> [Your goal]:
Whenever a line in the data holds the string "readonly", pull that line out.

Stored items
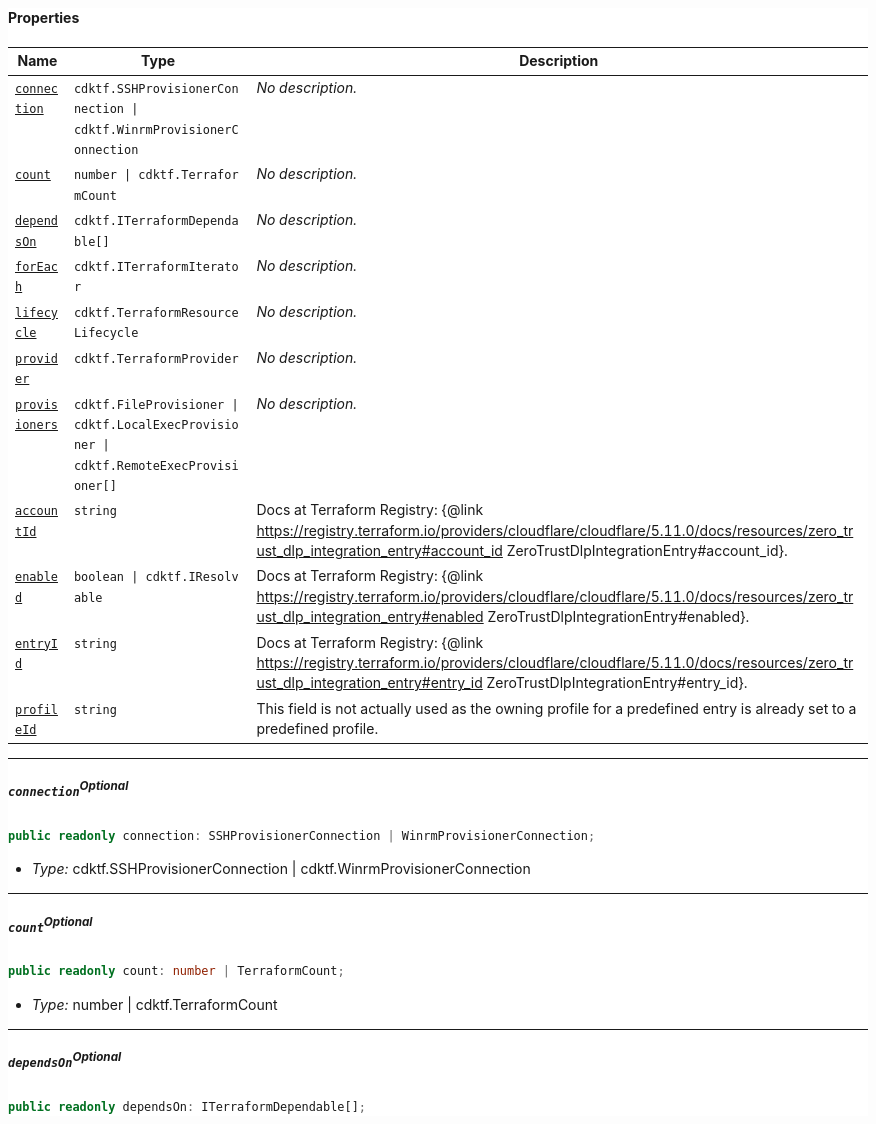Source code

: #### Properties <a name="Properties" id="Properties"></a>

| **Name** | **Type** | **Description** |
| --- | --- | --- |
| <code><a href="#@cdktf/provider-cloudflare.zeroTrustDlpIntegrationEntry.ZeroTrustDlpIntegrationEntryConfig.property.connection">connection</a></code> | <code>cdktf.SSHProvisionerConnection \| cdktf.WinrmProvisionerConnection</code> | *No description.* |
| <code><a href="#@cdktf/provider-cloudflare.zeroTrustDlpIntegrationEntry.ZeroTrustDlpIntegrationEntryConfig.property.count">count</a></code> | <code>number \| cdktf.TerraformCount</code> | *No description.* |
| <code><a href="#@cdktf/provider-cloudflare.zeroTrustDlpIntegrationEntry.ZeroTrustDlpIntegrationEntryConfig.property.dependsOn">dependsOn</a></code> | <code>cdktf.ITerraformDependable[]</code> | *No description.* |
| <code><a href="#@cdktf/provider-cloudflare.zeroTrustDlpIntegrationEntry.ZeroTrustDlpIntegrationEntryConfig.property.forEach">forEach</a></code> | <code>cdktf.ITerraformIterator</code> | *No description.* |
| <code><a href="#@cdktf/provider-cloudflare.zeroTrustDlpIntegrationEntry.ZeroTrustDlpIntegrationEntryConfig.property.lifecycle">lifecycle</a></code> | <code>cdktf.TerraformResourceLifecycle</code> | *No description.* |
| <code><a href="#@cdktf/provider-cloudflare.zeroTrustDlpIntegrationEntry.ZeroTrustDlpIntegrationEntryConfig.property.provider">provider</a></code> | <code>cdktf.TerraformProvider</code> | *No description.* |
| <code><a href="#@cdktf/provider-cloudflare.zeroTrustDlpIntegrationEntry.ZeroTrustDlpIntegrationEntryConfig.property.provisioners">provisioners</a></code> | <code>cdktf.FileProvisioner \| cdktf.LocalExecProvisioner \| cdktf.RemoteExecProvisioner[]</code> | *No description.* |
| <code><a href="#@cdktf/provider-cloudflare.zeroTrustDlpIntegrationEntry.ZeroTrustDlpIntegrationEntryConfig.property.accountId">accountId</a></code> | <code>string</code> | Docs at Terraform Registry: {@link https://registry.terraform.io/providers/cloudflare/cloudflare/5.11.0/docs/resources/zero_trust_dlp_integration_entry#account_id ZeroTrustDlpIntegrationEntry#account_id}. |
| <code><a href="#@cdktf/provider-cloudflare.zeroTrustDlpIntegrationEntry.ZeroTrustDlpIntegrationEntryConfig.property.enabled">enabled</a></code> | <code>boolean \| cdktf.IResolvable</code> | Docs at Terraform Registry: {@link https://registry.terraform.io/providers/cloudflare/cloudflare/5.11.0/docs/resources/zero_trust_dlp_integration_entry#enabled ZeroTrustDlpIntegrationEntry#enabled}. |
| <code><a href="#@cdktf/provider-cloudflare.zeroTrustDlpIntegrationEntry.ZeroTrustDlpIntegrationEntryConfig.property.entryId">entryId</a></code> | <code>string</code> | Docs at Terraform Registry: {@link https://registry.terraform.io/providers/cloudflare/cloudflare/5.11.0/docs/resources/zero_trust_dlp_integration_entry#entry_id ZeroTrustDlpIntegrationEntry#entry_id}. |
| <code><a href="#@cdktf/provider-cloudflare.zeroTrustDlpIntegrationEntry.ZeroTrustDlpIntegrationEntryConfig.property.profileId">profileId</a></code> | <code>string</code> | This field is not actually used as the owning profile for a predefined entry is already set to a predefined profile. |

---

##### `connection`<sup>Optional</sup> <a name="connection" id="@cdktf/provider-cloudflare.zeroTrustDlpIntegrationEntry.ZeroTrustDlpIntegrationEntryConfig.property.connection"></a>

```typescript
public readonly connection: SSHProvisionerConnection | WinrmProvisionerConnection;
```

- *Type:* cdktf.SSHProvisionerConnection | cdktf.WinrmProvisionerConnection

---

##### `count`<sup>Optional</sup> <a name="count" id="@cdktf/provider-cloudflare.zeroTrustDlpIntegrationEntry.ZeroTrustDlpIntegrationEntryConfig.property.count"></a>

```typescript
public readonly count: number | TerraformCount;
```

- *Type:* number | cdktf.TerraformCount

---

##### `dependsOn`<sup>Optional</sup> <a name="dependsOn" id="@cdktf/provider-cloudflare.zeroTrustDlpIntegrationEntry.ZeroTrustDlpIntegrationEntryConfig.property.dependsOn"></a>

```typescript
public readonly dependsOn: ITerraformDependable[];
```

> [Exercise response]:
public readonly connection: SSHProvisionerConnection | WinrmProvisionerConnection;
public readonly count: number | TerraformCount;
public readonly dependsOn: ITerraformDependable[];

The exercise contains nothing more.